Incentives and recognition would be most beneficial if they also conferred a tax benefit. Namely, Congress should enact qualified wellness awards for eligible employees who participate in a qualified wellness program. Under such a law, the awards would be nontaxable to the employee and deductible by the employer, as long as they do

not exceed $400 per recipient.

Qualified wellness awards would thus motivate employees to participate in an employer’s qualified wellness program by giving them an incentive for doing so. As the Johnson & Johnson study showed, such awards and incentives have a long and proven track record of influencing good employee behavior and would be a powerful tool in ensuring the success of the wellness programs championed by the PPACA. To ensure qualified wellness awards are not disguised compensation, the awards would be in the form of tangible personal property and not cash or cash equivalents. 

In addition to reducing the likelihood of disguised compensation, awards in the form of tangible property have the added benefit of having “trophy” value by serving as a continuous reminder of an employee’s achievement in the area of health and wellness. Appropriately designed qualified wellness awardswould serve as a valuable tool to ensure the success of an employer’s qualified wellness program.

As this article indicates, the PPACA currently encourages the Safeway approach of premium reduction, based on the use of wellness plans and the attainment of certain measurable health goals and results.
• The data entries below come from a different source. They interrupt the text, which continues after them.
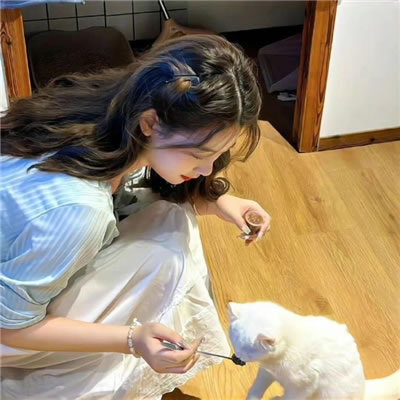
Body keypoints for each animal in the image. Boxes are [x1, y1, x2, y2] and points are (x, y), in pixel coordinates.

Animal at [228, 301, 400, 400]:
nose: (236, 358)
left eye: (248, 352)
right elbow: (256, 389)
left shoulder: (304, 386)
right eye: (234, 344)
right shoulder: (266, 372)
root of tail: (363, 388)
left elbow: (290, 398)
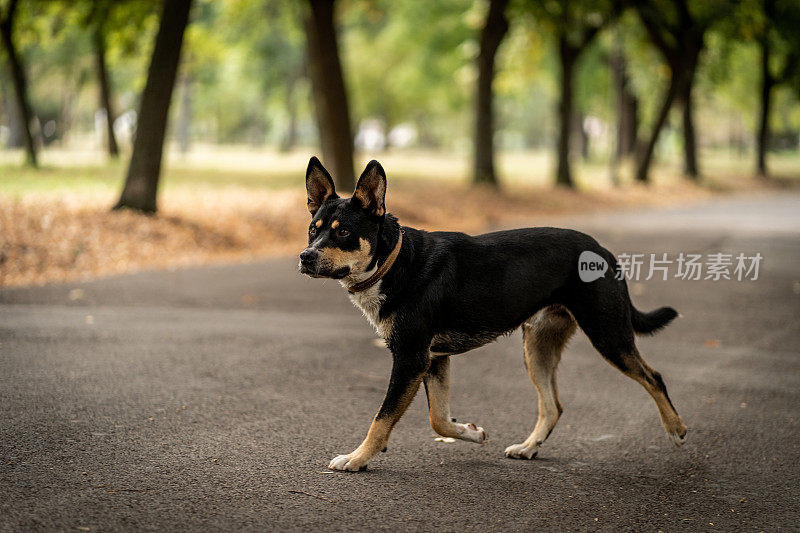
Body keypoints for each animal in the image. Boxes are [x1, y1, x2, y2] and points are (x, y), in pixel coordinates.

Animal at [300, 156, 688, 472]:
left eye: (344, 232)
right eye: (312, 231)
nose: (305, 257)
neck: (395, 262)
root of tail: (602, 250)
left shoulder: (411, 358)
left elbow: (381, 419)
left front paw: (357, 459)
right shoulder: (433, 359)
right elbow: (438, 419)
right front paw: (471, 432)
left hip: (607, 333)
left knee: (654, 377)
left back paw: (676, 429)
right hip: (537, 346)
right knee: (552, 406)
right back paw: (529, 447)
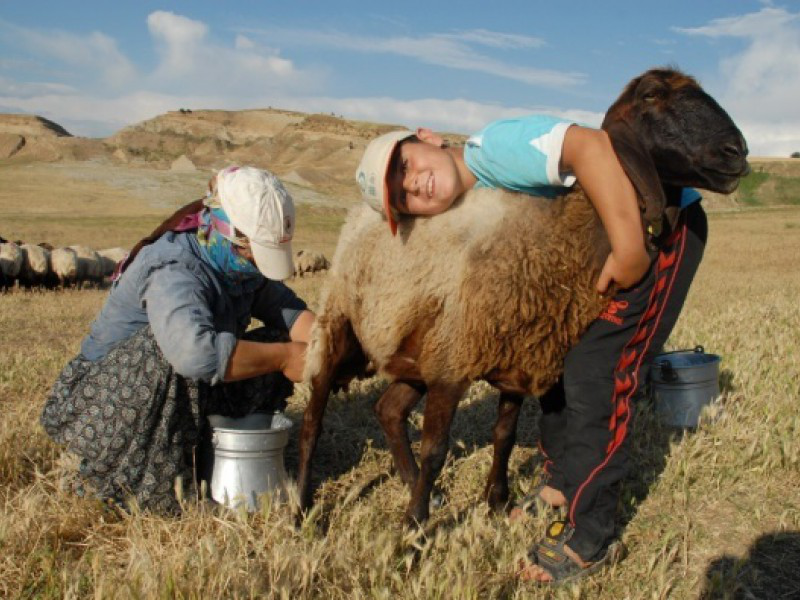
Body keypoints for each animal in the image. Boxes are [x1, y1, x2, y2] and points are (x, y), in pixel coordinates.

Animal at [294, 69, 752, 524]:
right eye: (652, 95)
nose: (738, 152)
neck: (556, 233)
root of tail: (357, 216)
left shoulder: (516, 357)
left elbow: (505, 435)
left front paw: (496, 501)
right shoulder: (454, 364)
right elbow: (436, 450)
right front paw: (416, 528)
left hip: (416, 355)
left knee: (388, 410)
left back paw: (412, 486)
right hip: (338, 331)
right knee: (314, 421)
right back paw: (302, 509)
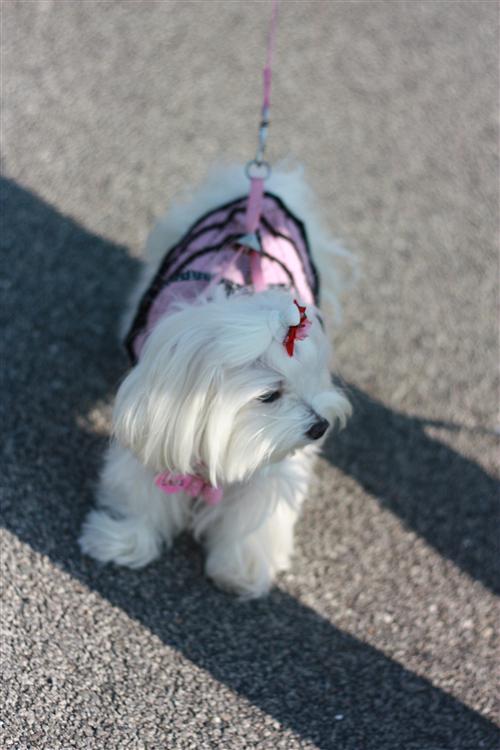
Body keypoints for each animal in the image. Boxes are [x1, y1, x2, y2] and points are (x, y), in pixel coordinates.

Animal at [79, 164, 352, 597]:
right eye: (269, 395)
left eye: (311, 379)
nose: (320, 427)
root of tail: (264, 189)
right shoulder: (157, 428)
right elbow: (142, 491)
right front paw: (123, 541)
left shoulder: (269, 454)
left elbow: (257, 506)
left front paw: (242, 568)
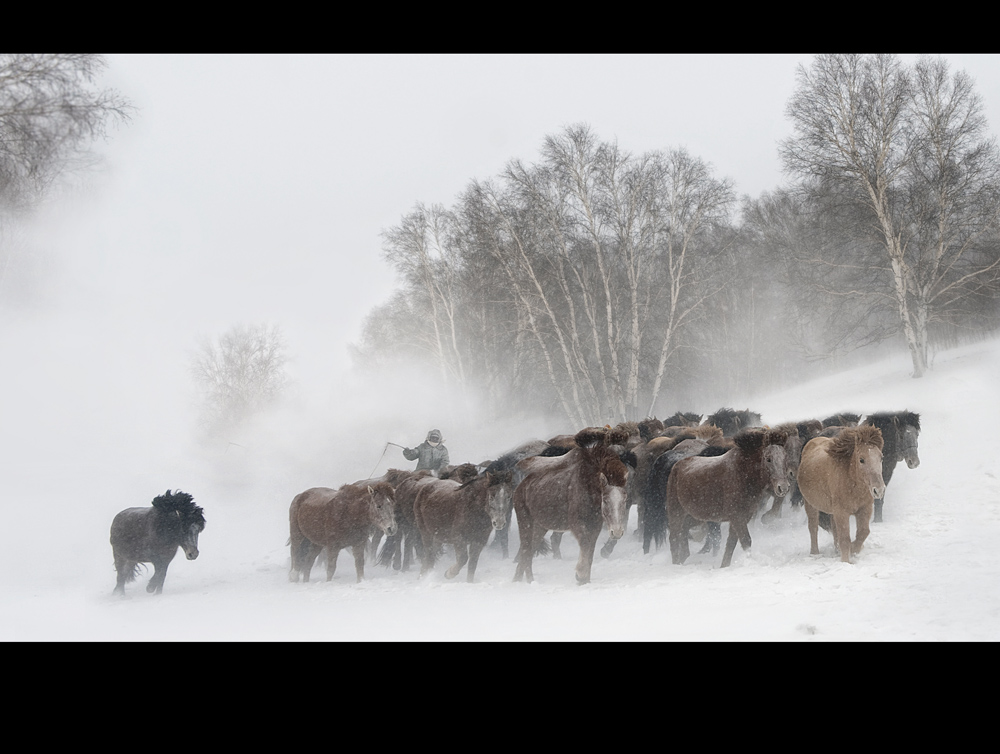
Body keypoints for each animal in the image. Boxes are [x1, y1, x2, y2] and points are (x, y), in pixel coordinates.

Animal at [512, 426, 628, 584]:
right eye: (605, 500)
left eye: (624, 499)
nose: (616, 532)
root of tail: (519, 488)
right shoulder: (577, 523)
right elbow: (585, 545)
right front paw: (580, 574)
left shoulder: (595, 525)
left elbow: (590, 552)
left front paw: (584, 579)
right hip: (525, 521)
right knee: (525, 550)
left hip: (540, 526)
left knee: (529, 551)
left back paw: (527, 580)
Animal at [664, 426, 788, 568]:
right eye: (768, 459)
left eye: (785, 457)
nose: (783, 487)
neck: (742, 473)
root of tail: (676, 465)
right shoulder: (737, 517)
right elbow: (745, 541)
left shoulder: (743, 517)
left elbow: (731, 543)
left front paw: (724, 566)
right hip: (676, 512)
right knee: (674, 537)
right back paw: (676, 563)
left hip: (697, 516)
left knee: (683, 531)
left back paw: (684, 558)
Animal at [792, 426, 888, 560]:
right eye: (861, 459)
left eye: (881, 457)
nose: (878, 490)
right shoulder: (841, 512)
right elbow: (845, 538)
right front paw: (846, 560)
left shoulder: (865, 509)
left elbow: (863, 532)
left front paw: (855, 550)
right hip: (810, 504)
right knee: (813, 527)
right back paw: (815, 553)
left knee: (833, 528)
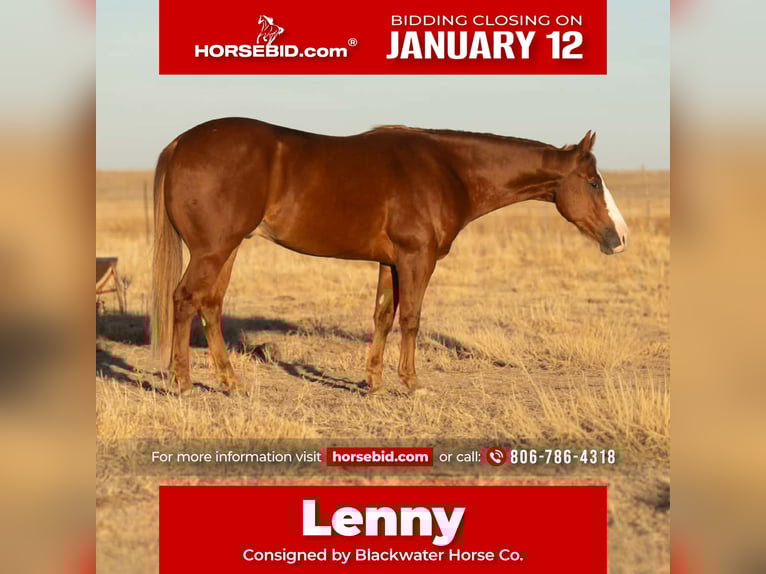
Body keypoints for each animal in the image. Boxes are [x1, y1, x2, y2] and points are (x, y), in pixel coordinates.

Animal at [151, 118, 629, 395]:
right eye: (592, 182)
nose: (620, 237)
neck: (448, 170)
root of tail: (180, 143)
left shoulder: (391, 262)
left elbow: (383, 316)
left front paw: (375, 384)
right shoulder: (418, 259)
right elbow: (412, 319)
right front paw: (411, 384)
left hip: (228, 249)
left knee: (210, 306)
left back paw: (230, 382)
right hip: (213, 250)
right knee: (184, 300)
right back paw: (184, 384)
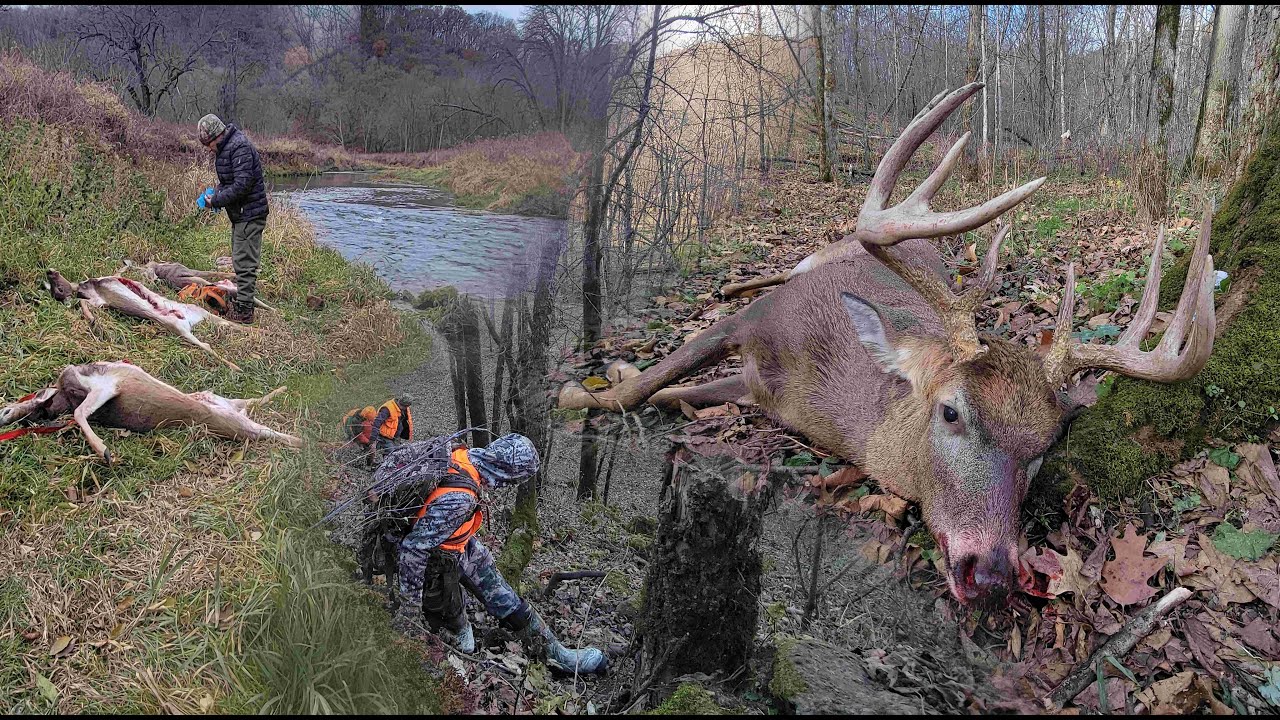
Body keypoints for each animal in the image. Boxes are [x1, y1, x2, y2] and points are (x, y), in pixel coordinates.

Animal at [0, 361, 303, 465]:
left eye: (4, 408)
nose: (5, 413)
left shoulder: (103, 386)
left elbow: (78, 412)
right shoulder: (105, 387)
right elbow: (79, 414)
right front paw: (103, 450)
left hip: (219, 401)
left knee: (251, 402)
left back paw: (283, 389)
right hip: (235, 421)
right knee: (272, 431)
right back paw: (303, 439)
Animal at [46, 269, 245, 371]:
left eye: (58, 288)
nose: (49, 271)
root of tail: (187, 319)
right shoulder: (96, 299)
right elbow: (85, 303)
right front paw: (93, 320)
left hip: (199, 312)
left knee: (229, 327)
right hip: (183, 327)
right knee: (208, 345)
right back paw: (237, 367)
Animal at [557, 83, 1218, 607]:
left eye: (1047, 445)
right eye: (950, 411)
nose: (991, 577)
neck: (826, 402)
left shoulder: (755, 387)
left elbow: (672, 393)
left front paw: (618, 375)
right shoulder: (753, 323)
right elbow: (650, 381)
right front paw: (579, 388)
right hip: (805, 265)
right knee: (766, 278)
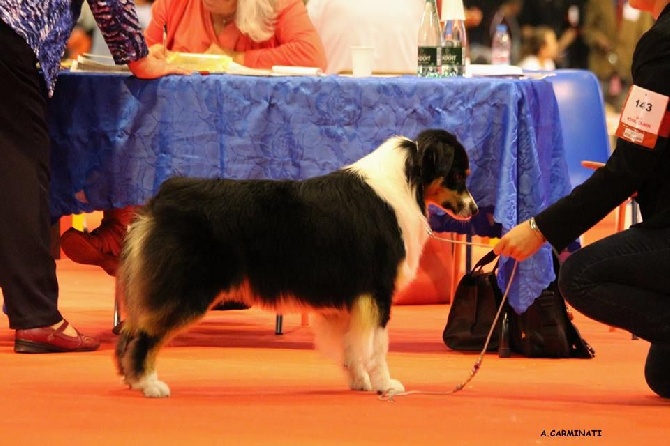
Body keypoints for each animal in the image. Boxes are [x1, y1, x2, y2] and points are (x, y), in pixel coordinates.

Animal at [118, 129, 480, 398]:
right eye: (457, 174)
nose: (475, 209)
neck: (407, 181)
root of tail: (163, 196)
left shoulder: (351, 297)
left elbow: (352, 344)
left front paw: (359, 382)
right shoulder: (377, 290)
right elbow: (378, 345)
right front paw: (385, 385)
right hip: (187, 286)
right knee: (147, 333)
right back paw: (149, 384)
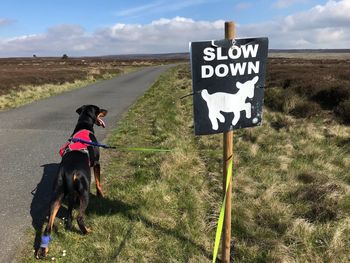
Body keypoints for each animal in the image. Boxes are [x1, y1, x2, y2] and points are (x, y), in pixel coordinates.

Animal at [35, 105, 107, 260]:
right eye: (99, 109)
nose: (106, 110)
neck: (84, 125)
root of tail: (69, 172)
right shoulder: (97, 163)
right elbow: (98, 181)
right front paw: (101, 194)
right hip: (85, 191)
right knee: (79, 217)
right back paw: (87, 231)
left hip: (58, 194)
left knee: (48, 226)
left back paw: (43, 250)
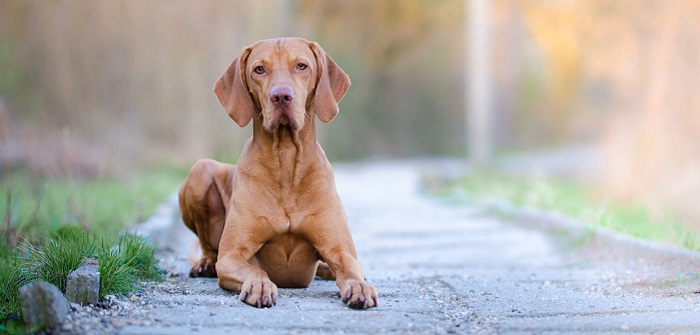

While this approach is laudable in certain respects, its track record is currently unproven, and it is unclear whether the cost savings will materialize for employees.

In contrast, non-cash incentives have a proven track record of success in a variety of areas. Accordingly, a qualified wellness award, that is nontaxable to the employee and deductible by the employer, could be used separately or in conjunction with premium reduction programs to motivate employees to participate in wellness plans, to improve their health and lifestyles, and improved productivity and morale.

Using non-cash incentives to encourage participation in wellness programs and to drive healthier behavior once employees begin to participate is an essential means for employers to make wellness programs more effective and American workers safer, happier, more engaged, and more productive.


George B. Delta is counsel to the Incentive Federation Inc., Incentive Legislative Campaign Trust, Recognition Professionals International, IMA Educational Fund, Inc., and various other clients in the incentive, premium, rewards and recognition marketplace.